Methods: We randomized individuals aged 18-60, sick-listed due to musculoskeletal or mental health disorders to I-MORE (n = 82) or O-ACT (n = 79). I-MORE, lasting 3.5 weeks, integrated ACT, physical training, and work-related problem-solving. In contrast, O-ACT mainly offered six weekly 2.5 h group sessions of ACT. We measured outcomes using registry data for days on medical benefits and calculated costs of lost production. Our analysis included regression analyses to examine differences in sickness absence days, logistic general estimating equations for repeated events, and generalized linear models to assess differences in costs of lost production.
Results: Unadjusted regression analyses showed 80 fewer days of sickness absence in the 7-year follow-up for I-MORE compared to O-ACT (95% CI - 264 to 104), with an adjusted difference of 114 fewer days (95% CI - 298 to 71). The difference in costs of production loss in favour of I-MORE was 27,048 euros per participant (95% CI - 35,009 to 89,104).
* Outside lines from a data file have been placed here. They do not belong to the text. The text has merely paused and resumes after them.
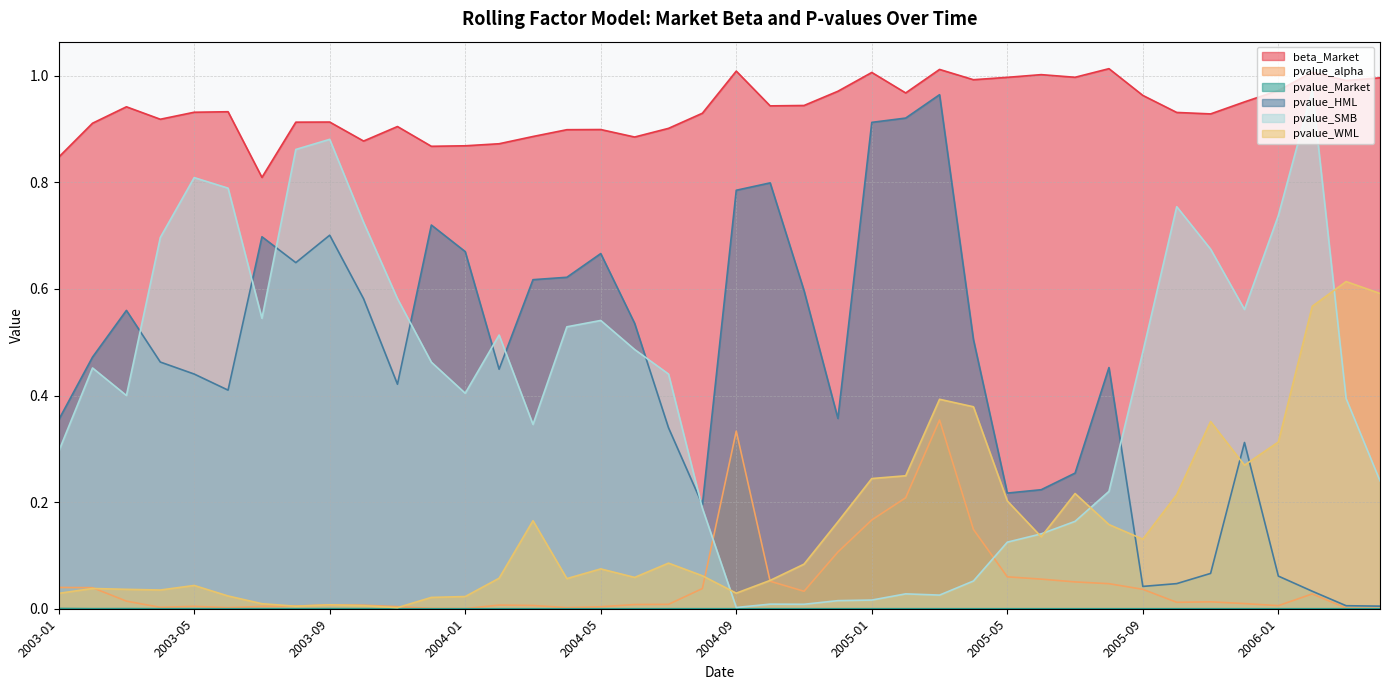

True or false: pvalue_SMB and pvalue_WML cross at least once.

True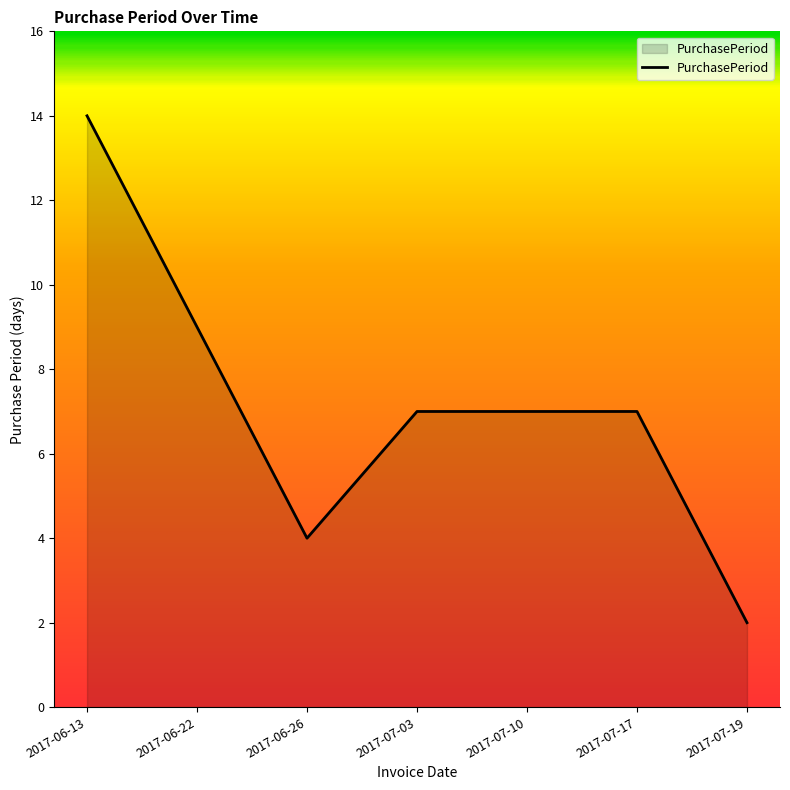

True or false: the data has more than 2 interior local peaks.

False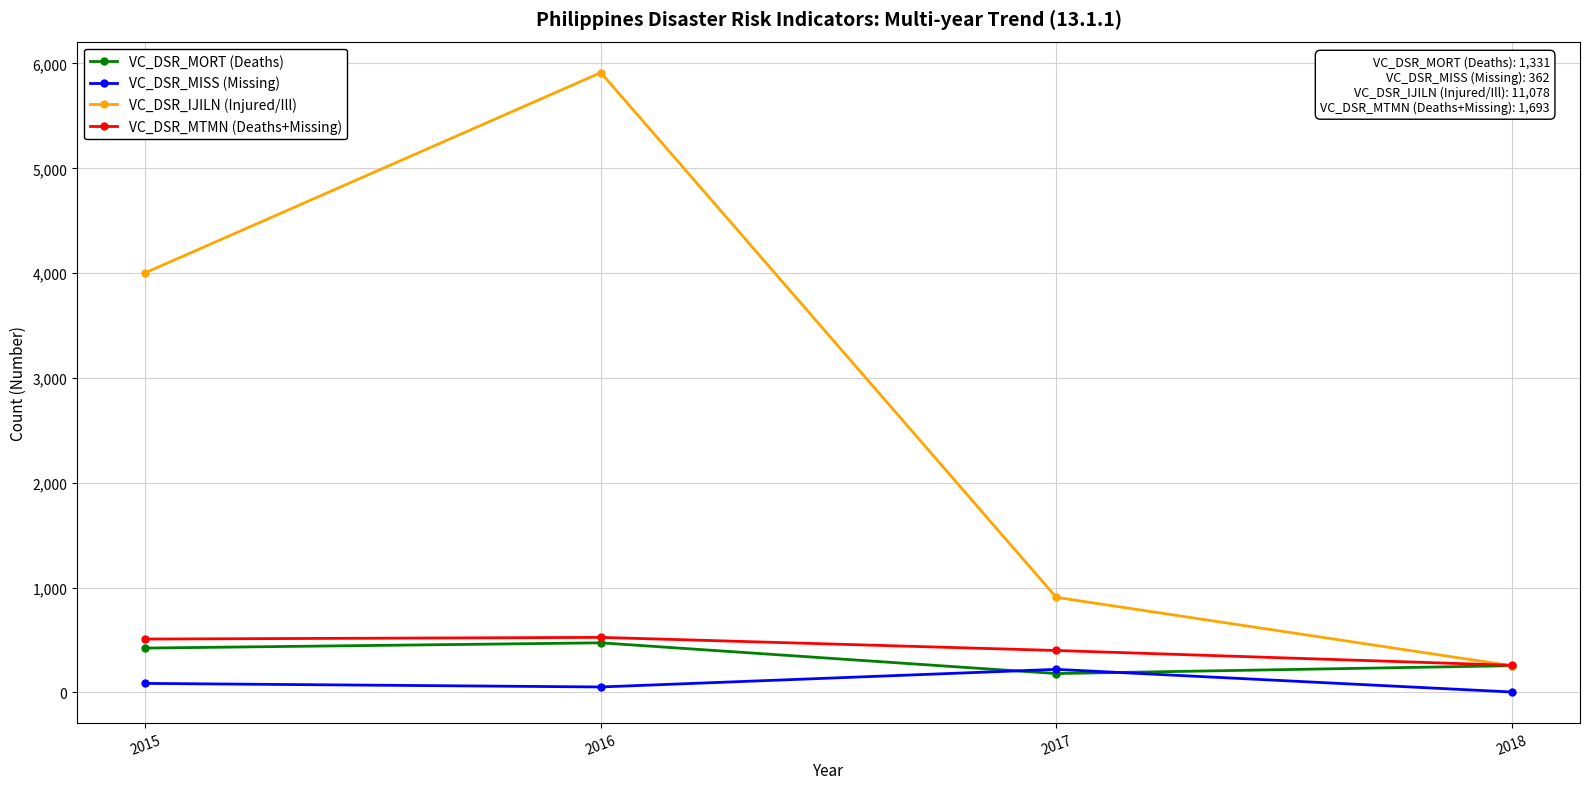

How many interior local valleys does the VC_DSR_MORT (Deaths) series have?

1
Conclusions: I-MORE outperformed O-ACT in reducing sickness absence and production loss costs during seven years of follow-up, but due to a limited sample size the results were unprecise. Considering the potential for substantial societal cost savings from reduced sick leave, there is a need for larger, long-term studies to evaluate return-to-work interventions.